▶ _DATA PROVIDED_:
########################################

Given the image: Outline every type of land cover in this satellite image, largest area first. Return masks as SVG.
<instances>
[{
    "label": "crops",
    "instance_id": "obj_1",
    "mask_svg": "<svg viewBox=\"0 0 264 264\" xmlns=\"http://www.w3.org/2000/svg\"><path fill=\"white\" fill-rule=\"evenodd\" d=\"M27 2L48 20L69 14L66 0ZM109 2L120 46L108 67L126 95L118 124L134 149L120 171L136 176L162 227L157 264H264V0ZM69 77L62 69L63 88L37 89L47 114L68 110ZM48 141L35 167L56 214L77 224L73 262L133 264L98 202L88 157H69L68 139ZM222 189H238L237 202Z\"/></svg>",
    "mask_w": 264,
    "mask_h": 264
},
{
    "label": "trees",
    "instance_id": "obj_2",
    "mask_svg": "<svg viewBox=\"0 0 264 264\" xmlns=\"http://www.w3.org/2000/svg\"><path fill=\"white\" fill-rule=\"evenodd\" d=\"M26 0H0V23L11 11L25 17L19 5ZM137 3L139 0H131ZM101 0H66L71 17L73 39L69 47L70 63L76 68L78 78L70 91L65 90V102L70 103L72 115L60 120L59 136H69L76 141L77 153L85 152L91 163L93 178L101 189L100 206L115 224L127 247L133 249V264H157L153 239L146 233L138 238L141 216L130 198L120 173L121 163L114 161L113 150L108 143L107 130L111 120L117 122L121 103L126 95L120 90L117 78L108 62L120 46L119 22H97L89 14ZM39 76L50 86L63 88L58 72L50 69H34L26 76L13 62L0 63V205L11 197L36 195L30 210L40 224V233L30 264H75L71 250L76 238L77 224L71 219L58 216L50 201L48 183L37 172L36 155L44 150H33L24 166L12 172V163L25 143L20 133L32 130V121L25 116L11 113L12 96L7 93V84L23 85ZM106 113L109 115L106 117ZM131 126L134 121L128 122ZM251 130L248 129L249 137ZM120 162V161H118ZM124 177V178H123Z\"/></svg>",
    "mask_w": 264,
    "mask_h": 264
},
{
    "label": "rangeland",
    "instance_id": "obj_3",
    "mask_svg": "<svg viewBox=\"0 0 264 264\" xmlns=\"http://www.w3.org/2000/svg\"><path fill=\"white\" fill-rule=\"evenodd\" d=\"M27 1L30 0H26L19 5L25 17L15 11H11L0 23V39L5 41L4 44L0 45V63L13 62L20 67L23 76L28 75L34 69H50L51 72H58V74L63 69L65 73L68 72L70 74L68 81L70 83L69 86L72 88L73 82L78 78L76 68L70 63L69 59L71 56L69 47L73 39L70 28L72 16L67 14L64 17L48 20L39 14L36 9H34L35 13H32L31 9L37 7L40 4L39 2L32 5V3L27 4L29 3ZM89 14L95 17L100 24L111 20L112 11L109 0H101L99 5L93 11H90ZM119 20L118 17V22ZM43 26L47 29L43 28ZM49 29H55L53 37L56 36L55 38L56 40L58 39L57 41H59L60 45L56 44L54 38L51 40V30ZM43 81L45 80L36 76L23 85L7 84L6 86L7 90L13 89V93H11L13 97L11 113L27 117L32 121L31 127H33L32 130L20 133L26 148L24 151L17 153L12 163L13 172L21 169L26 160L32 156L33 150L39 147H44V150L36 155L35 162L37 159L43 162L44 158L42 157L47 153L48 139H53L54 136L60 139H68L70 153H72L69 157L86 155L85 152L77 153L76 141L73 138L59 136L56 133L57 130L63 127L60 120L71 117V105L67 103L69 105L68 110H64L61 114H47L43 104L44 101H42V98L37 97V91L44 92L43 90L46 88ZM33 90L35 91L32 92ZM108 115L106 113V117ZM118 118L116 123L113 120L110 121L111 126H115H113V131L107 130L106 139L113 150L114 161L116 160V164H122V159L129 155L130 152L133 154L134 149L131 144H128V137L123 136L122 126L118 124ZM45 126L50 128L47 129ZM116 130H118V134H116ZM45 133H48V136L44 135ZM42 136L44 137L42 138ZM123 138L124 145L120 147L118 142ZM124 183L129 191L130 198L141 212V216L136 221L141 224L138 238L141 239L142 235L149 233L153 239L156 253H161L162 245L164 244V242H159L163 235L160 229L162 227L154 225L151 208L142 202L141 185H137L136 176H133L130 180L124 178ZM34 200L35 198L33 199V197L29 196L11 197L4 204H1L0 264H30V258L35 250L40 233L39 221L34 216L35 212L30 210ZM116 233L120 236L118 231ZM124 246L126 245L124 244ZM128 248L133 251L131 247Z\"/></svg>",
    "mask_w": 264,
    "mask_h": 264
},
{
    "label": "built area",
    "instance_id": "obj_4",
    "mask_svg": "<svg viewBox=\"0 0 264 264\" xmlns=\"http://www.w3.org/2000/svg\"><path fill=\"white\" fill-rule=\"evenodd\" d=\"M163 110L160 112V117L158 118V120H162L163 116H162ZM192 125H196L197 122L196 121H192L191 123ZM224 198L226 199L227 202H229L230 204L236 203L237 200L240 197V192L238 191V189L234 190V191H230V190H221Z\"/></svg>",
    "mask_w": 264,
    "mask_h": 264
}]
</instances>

########################################

Pull out each line of the material that contains the word "label".

▶ _EXERCISE ANSWER_:
    "label": "crops",
    "label": "trees",
    "label": "rangeland",
    "label": "built area",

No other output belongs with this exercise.